++++ Material for the task
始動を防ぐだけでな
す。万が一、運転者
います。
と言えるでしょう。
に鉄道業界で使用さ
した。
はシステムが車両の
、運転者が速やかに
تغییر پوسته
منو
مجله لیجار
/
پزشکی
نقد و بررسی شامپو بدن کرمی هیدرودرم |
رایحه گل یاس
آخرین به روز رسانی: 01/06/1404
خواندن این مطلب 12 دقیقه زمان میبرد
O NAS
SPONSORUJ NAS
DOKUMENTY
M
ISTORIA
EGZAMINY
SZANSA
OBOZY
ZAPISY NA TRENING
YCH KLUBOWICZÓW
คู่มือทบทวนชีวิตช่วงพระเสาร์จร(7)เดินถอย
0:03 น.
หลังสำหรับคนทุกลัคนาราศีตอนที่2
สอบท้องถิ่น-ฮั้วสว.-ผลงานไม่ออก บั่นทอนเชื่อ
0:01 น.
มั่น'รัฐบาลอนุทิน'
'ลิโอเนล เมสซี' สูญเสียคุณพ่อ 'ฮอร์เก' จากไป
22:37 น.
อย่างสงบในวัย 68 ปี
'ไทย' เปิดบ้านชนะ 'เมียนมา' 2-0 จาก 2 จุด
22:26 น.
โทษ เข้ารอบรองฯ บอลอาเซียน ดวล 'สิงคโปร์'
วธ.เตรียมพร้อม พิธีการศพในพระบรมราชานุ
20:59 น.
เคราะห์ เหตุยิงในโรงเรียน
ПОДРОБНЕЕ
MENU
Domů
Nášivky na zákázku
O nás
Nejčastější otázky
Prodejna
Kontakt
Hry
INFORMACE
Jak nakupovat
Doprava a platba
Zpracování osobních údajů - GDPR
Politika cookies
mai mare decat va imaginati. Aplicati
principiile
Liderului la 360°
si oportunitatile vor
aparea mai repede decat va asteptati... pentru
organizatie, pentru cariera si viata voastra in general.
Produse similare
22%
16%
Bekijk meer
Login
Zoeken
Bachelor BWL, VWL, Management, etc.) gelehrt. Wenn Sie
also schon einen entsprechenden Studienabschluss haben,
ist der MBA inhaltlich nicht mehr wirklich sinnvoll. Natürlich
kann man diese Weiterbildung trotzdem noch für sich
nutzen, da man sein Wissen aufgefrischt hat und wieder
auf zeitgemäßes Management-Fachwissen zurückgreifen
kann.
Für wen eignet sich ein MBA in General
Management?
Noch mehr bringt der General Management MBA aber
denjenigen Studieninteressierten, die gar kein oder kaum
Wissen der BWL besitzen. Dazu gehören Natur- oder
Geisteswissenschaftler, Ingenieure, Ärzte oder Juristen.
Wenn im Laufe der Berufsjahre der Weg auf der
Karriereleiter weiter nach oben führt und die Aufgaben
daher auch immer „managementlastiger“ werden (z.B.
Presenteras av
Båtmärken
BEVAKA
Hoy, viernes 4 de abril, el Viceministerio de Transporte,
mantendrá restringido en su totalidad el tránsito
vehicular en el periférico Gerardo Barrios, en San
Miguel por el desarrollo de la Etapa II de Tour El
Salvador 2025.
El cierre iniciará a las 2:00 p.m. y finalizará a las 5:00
++++++++
What to do:
Extract every line in the items above that contains the string "mehr", matching case exactly, and copy each such line in full.

Answer space:
ist der MBA inhaltlich nicht mehr wirklich sinnvoll. Natürlich
Noch mehr bringt der General Management MBA aber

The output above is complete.